Once again, therefore, we come back to the burning question of why it is that Jesus so frequently and consistently differs from us and our modern sensitivities? 

The reason for Jesus’ difference, the reason why the authors of the Sacred Scriptures, the old Prophets, and the New Testament writers Peter and Paul, Matthew, Mark, Luke and John, are at times so different from us in their attitudes and words, is because too many modern Catholics are, in fact, like the Corinthians to whom Paul was writ­ing in today’s second reading:  the Lord was not those Corinthians’ hope for the future, and too many of today’s believers, likewise, do not put their trust fully in the Lord for our present and future well-being.  Too many, high and low, try ever so hard to please and placate, to be politically correct and socially acceptable even though we have clearly heard the Prophet saying in the name of God:

Cursed is the man who trusts in human beings and seeks his strength in flesh.

Because we, Catholics and Christians as a whole, do not fully trust the Lord, because we – in the sight and hearing of men -- try so desperately to secure our own personal acceptability, therefore many laboriously thought-out and much publicised projects and programmes come to nothing, and have to be returned to the plan­ning board again and again to find out what went wrong the first time, why people did not respond.   And then we hear of yet another approach, an­other new scheme, that will, it is fancied, assuredly bear the fruit we like to desire, and bring the worldly success we so deeply crave.

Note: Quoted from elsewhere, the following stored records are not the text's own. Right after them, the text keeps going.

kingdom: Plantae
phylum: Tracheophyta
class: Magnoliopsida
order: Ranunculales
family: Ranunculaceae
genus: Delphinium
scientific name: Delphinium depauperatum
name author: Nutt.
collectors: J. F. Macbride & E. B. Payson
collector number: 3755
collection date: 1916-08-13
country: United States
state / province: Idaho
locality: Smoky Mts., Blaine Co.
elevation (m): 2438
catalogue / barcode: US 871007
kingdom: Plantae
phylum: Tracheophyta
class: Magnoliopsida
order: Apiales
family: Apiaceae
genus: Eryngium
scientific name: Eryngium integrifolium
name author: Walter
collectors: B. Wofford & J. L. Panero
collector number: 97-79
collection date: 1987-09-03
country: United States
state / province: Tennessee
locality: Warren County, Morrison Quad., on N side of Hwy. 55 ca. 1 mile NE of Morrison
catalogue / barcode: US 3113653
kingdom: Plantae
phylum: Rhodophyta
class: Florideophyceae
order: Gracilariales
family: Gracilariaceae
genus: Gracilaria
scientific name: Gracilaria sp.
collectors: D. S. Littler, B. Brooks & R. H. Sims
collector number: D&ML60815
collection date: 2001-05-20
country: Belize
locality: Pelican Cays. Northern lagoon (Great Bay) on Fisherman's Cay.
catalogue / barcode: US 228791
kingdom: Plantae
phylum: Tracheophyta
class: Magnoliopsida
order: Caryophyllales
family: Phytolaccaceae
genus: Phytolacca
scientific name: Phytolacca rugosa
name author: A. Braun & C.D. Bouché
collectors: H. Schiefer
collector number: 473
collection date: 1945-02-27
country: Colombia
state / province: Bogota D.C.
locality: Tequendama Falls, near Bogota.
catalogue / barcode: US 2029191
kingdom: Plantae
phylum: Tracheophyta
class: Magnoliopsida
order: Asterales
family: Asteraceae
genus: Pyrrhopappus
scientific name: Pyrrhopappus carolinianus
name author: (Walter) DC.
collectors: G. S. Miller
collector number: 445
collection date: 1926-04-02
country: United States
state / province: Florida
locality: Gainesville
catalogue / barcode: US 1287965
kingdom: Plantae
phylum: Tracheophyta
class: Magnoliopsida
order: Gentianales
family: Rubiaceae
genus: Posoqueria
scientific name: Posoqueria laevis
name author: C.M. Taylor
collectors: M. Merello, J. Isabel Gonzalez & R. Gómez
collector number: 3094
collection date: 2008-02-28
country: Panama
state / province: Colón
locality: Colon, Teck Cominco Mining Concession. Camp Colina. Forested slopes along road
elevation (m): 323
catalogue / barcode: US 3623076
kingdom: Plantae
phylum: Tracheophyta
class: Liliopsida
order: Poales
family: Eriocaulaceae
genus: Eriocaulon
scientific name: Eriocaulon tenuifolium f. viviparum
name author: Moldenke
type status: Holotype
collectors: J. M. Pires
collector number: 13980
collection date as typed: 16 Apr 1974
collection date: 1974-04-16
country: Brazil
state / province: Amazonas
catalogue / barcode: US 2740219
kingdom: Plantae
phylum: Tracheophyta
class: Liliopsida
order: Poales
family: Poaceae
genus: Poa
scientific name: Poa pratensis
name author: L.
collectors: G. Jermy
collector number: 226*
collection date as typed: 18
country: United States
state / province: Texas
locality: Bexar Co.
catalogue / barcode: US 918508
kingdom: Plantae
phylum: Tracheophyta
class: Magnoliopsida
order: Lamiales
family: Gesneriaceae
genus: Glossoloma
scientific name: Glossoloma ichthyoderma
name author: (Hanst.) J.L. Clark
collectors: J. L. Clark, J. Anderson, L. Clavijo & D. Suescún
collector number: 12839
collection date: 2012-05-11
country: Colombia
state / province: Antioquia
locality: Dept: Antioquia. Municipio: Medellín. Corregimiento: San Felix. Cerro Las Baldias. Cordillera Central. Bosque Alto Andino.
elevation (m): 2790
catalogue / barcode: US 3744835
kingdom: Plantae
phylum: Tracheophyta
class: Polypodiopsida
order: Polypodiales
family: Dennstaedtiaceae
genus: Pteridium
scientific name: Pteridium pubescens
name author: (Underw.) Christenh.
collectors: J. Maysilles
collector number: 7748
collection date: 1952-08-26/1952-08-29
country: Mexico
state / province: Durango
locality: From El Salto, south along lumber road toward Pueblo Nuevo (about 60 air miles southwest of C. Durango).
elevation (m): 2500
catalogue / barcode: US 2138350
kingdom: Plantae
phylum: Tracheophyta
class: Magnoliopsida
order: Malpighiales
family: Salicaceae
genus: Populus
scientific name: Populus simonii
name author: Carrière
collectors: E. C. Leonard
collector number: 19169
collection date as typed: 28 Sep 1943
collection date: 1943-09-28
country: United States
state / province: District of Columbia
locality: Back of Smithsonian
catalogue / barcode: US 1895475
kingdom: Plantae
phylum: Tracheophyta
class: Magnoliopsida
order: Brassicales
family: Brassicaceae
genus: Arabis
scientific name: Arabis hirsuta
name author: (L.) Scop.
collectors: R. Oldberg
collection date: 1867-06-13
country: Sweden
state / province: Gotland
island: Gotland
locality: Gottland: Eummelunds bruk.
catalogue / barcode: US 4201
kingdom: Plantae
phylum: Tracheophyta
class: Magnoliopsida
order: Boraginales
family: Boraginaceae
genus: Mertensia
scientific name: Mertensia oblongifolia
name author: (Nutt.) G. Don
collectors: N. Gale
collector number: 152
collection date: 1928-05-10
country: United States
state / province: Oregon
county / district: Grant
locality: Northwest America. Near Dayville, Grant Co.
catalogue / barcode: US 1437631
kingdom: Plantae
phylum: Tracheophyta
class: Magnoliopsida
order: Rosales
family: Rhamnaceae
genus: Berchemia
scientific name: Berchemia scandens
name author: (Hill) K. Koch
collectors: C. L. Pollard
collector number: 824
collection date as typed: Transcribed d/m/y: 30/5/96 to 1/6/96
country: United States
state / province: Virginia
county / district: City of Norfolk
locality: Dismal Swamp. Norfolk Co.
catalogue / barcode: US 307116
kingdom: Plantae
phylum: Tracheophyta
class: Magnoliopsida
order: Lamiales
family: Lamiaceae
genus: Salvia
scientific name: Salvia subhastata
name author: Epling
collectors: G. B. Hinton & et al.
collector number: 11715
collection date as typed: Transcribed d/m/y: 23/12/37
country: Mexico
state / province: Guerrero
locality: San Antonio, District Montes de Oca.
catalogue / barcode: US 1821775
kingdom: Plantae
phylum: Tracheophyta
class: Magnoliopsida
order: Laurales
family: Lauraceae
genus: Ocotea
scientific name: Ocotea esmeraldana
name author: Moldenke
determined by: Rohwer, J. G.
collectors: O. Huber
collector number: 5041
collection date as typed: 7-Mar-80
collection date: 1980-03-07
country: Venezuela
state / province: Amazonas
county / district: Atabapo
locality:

People of God, it is only those whose hope is THE LORD, who calmly trust in His loving Providence and rejoice in His Personal presence in all life’s circumstances and before all people, who can speak God’s truth when necessary, as did Jesus, without thoughts of self-interest or politics of popularity and power intruding themselves so as to influence, mould, and divert, the Spirit’s lead.  So often words like ‘prudence’ and ‘wisdom’ are desecrated by being twisted so as to protect and disguise their user’s secret fears and  less-than-honourable aspirations: “It wouldn’t be prudent to say that just now”, “we must  be wise in our choice of words, and weigh up carefully the possi­ble effects of speaking out in such a way”; and thus we find ourselves behaving just as did the Pharisees when Jesus asked them about John the Baptist:

The baptism of John, where was it from: From heaven or from men?  And they reasoned among themselves, saying: "If we say, 'From heaven,' He will say to us, 'Why then did you not believe him?'  "But if we say: 'From men,' we fear the multitude, for all count John as a prophet."  So, they an­swered Jesus and said: "We do not know." And He said to them: "Neither will I tell you by what authority I do these things. (Matthew 21:25-27)

In such a way -- by countless human caveats and cautions -- the influence of God’s Holy Spirit of fire and truth is, in modern western society, impeded and confined, blunted and obscured, before finally being rejected and denied.

Jesus proclaimed His Good News under the inspiration and in the power of His Spirit.  The Holy Apostles, the Fathers of the Church, all the Doctors and Saints -- holy men and women -- who have guided and illuminated Mother Church throughout the ages, have, each in their own degree, done likewise: they have spoken, they have acted, in obedience to and un­der the impulse of, the Spirit of holiness and fire Whom the Lord has bequeathed to His Church.  And we Catholic Christians of today, as a whole and individually, must learn the courage to speak and act in like manner, lest our tainted presentation of God’s Truth, of Jesus’ redemptive sacrifice, of the ‘faith of our fathers’ and of Mother Church’s saints and martyrs, will continue to fail today’s sinful and secular society.

Do not think I am advocating ‘Dutch courage’, or the ‘Gung-Ho’ attitude and tactics of religious fanatics: far from it, I am speaking of that quiet courage and firm conviction which comes from God and is given only to those who:

Trust in the Lord, and whose hope is the Lord.